TASK DIRECTIONS |
Keep the wording of the records intact as you retype them, and omit every image.

(Transcribed page contents)
###

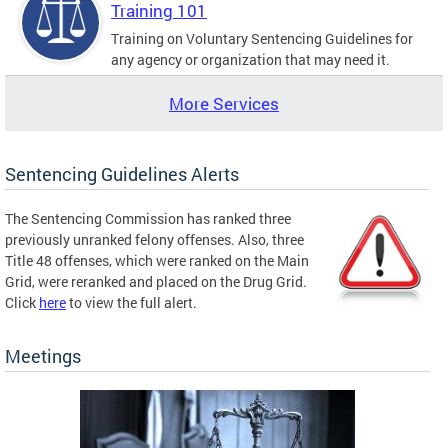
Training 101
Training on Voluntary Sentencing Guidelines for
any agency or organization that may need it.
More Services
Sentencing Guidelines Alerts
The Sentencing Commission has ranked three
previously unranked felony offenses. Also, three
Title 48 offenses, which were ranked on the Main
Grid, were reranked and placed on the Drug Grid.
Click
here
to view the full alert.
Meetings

###

EXPECTED ANSWER |
Training 101
Training on Voluntary Sentencing Guidelines for
any agency or organization that may need it.
More Services
Sentencing Guidelines Alerts
The Sentencing Commission has ranked three
previously unranked felony offenses. Also, three
Title 48 offenses, which were ranked on the Main
Grid, were reranked and placed on the Drug Grid.
Click
here
to view the full alert.
Meetings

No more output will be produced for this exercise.